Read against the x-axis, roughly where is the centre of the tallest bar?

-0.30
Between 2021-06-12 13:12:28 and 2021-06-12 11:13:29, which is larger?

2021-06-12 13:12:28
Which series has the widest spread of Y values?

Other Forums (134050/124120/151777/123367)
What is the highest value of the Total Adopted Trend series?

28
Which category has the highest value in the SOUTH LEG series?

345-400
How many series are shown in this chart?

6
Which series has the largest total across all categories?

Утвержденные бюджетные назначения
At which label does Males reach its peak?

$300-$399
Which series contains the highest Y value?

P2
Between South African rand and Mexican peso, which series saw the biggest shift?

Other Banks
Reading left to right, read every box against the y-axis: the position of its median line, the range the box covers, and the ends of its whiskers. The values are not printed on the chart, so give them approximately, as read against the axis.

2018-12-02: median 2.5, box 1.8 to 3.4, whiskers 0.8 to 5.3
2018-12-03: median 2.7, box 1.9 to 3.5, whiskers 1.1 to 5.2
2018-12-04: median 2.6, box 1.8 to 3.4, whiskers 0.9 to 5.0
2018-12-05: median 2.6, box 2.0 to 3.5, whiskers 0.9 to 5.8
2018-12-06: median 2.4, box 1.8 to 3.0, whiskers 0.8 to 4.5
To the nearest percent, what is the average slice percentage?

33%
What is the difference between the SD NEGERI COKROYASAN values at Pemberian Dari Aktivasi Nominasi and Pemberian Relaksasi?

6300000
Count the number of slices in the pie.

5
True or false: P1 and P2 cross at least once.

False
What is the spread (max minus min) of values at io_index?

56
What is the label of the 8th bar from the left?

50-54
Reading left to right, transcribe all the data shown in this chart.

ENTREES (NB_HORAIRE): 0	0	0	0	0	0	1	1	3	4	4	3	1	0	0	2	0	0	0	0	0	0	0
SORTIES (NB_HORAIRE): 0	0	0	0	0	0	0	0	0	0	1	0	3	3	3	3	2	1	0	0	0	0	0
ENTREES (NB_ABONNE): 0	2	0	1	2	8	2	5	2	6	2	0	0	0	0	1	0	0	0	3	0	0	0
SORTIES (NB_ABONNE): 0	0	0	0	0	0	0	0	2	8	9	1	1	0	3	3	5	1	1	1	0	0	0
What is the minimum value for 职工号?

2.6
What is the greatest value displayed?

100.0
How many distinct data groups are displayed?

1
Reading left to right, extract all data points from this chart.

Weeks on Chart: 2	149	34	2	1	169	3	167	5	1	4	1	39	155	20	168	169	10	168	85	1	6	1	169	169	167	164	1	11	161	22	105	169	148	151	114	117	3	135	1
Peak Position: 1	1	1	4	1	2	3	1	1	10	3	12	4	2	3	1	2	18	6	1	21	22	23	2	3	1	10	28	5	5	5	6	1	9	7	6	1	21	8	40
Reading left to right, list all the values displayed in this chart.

§ JOB ITEM:
Reproduce all of the records above verbatim, keeping every line unchanged and in its original order.

§ OUTPUT OF THE TASK:
Read against the x-axis, roughly where is the centre of the tallest bar?

-0.30
Between 2021-06-12 13:12:28 and 2021-06-12 11:13:29, which is larger?

2021-06-12 13:12:28
Which series has the widest spread of Y values?

Other Forums (134050/124120/151777/123367)
What is the highest value of the Total Adopted Trend series?

28
Which category has the highest value in the SOUTH LEG series?

345-400
How many series are shown in this chart?

6
Which series has the largest total across all categories?

Утвержденные бюджетные назначения
At which label does Males reach its peak?

$300-$399
Which series contains the highest Y value?

P2
Between South African rand and Mexican peso, which series saw the biggest shift?

Other Banks
Reading left to right, read every box against the y-axis: the position of its median line, the range the box covers, and the ends of its whiskers. The values are not printed on the chart, so give them approximately, as read against the axis.

2018-12-02: median 2.5, box 1.8 to 3.4, whiskers 0.8 to 5.3
2018-12-03: median 2.7, box 1.9 to 3.5, whiskers 1.1 to 5.2
2018-12-04: median 2.6, box 1.8 to 3.4, whiskers 0.9 to 5.0
2018-12-05: median 2.6, box 2.0 to 3.5, whiskers 0.9 to 5.8
2018-12-06: median 2.4, box 1.8 to 3.0, whiskers 0.8 to 4.5
To the nearest percent, what is the average slice percentage?

33%
What is the difference between the SD NEGERI COKROYASAN values at Pemberian Dari Aktivasi Nominasi and Pemberian Relaksasi?

6300000
Count the number of slices in the pie.

5
True or false: P1 and P2 cross at least once.

False
What is the spread (max minus min) of values at io_index?

56
What is the label of the 8th bar from the left?

50-54
Reading left to right, transcribe all the data shown in this chart.

ENTREES (NB_HORAIRE): 0	0	0	0	0	0	1	1	3	4	4	3	1	0	0	2	0	0	0	0	0	0	0
SORTIES (NB_HORAIRE): 0	0	0	0	0	0	0	0	0	0	1	0	3	3	3	3	2	1	0	0	0	0	0
ENTREES (NB_ABONNE): 0	2	0	1	2	8	2	5	2	6	2	0	0	0	0	1	0	0	0	3	0	0	0
SORTIES (NB_ABONNE): 0	0	0	0	0	0	0	0	2	8	9	1	1	0	3	3	5	1	1	1	0	0	0
What is the minimum value for 职工号?

2.6
What is the greatest value displayed?

100.0
How many distinct data groups are displayed?

1
Reading left to right, extract all data points from this chart.

Weeks on Chart: 2	149	34	2	1	169	3	167	5	1	4	1	39	155	20	168	169	10	168	85	1	6	1	169	169	167	164	1	11	161	22	105	169	148	151	114	117	3	135	1
Peak Position: 1	1	1	4	1	2	3	1	1	10	3	12	4	2	3	1	2	18	6	1	21	22	23	2	3	1	10	28	5	5	5	6	1	9	7	6	1	21	8	40
Reading left to right, list all the values displayed in this chart.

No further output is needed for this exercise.